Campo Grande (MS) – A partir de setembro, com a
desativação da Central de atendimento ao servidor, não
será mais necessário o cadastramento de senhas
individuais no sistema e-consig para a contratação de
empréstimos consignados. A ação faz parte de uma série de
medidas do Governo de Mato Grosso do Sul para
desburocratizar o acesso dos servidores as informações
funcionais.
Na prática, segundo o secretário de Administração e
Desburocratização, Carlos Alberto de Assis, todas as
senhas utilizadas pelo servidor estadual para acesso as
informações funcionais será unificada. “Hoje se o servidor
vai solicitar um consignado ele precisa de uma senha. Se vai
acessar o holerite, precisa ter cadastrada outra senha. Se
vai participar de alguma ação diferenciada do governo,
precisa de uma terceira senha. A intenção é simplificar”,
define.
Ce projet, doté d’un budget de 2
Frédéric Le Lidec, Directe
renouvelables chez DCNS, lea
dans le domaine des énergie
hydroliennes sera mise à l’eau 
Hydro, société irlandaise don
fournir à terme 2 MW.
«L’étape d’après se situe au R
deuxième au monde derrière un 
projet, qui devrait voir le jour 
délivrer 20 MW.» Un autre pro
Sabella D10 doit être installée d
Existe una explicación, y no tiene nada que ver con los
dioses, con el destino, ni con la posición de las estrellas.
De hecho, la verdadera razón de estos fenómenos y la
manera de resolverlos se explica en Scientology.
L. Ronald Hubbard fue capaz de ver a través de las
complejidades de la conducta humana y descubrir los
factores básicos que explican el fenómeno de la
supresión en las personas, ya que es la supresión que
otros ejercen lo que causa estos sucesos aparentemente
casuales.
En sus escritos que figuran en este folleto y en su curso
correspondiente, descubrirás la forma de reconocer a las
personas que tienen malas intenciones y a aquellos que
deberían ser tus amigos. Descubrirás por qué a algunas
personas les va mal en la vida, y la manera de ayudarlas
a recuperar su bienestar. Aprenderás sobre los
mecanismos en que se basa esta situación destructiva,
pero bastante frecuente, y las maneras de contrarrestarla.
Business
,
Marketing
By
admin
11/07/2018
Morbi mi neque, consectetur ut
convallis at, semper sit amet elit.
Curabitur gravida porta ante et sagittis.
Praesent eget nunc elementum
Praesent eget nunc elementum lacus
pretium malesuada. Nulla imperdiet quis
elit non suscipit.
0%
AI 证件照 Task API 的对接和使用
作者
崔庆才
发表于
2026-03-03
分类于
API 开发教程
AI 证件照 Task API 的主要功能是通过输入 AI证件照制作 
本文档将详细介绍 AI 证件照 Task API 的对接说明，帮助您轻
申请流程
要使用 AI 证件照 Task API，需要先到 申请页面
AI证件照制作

········

» **Task details**: Reproduce, line for line and without alteration, the portion of the entries that opens at their beginning and closes with the line containing "factores básicos que", including both of these ends.

» **Solution to this task**:
Campo Grande (MS) – A partir de setembro, com a
desativação da Central de atendimento ao servidor, não
será mais necessário o cadastramento de senhas
individuais no sistema e-consig para a contratação de
empréstimos consignados. A ação faz parte de uma série de
medidas do Governo de Mato Grosso do Sul para
desburocratizar o acesso dos servidores as informações
funcionais.
Na prática, segundo o secretário de Administração e
Desburocratização, Carlos Alberto de Assis, todas as
senhas utilizadas pelo servidor estadual para acesso as
informações funcionais será unificada. “Hoje se o servidor
vai solicitar um consignado ele precisa de uma senha. Se vai
acessar o holerite, precisa ter cadastrada outra senha. Se
vai participar de alguma ação diferenciada do governo,
precisa de uma terceira senha. A intenção é simplificar”,
define.
Ce projet, doté d’un budget de 2
Frédéric Le Lidec, Directe
renouvelables chez DCNS, lea
dans le domaine des énergie
hydroliennes sera mise à l’eau 
Hydro, société irlandaise don
fournir à terme 2 MW.
«L’étape d’après se situe au R
deuxième au monde derrière un 
projet, qui devrait voir le jour 
délivrer 20 MW.» Un autre pro
Sabella D10 doit être installée d
Existe una explicación, y no tiene nada que ver con los
dioses, con el destino, ni con la posición de las estrellas.
De hecho, la verdadera razón de estos fenómenos y la
manera de resolverlos se explica en Scientology.
L. Ronald Hubbard fue capaz de ver a través de las
complejidades de la conducta humana y descubrir los
factores básicos que explican el fenómeno de la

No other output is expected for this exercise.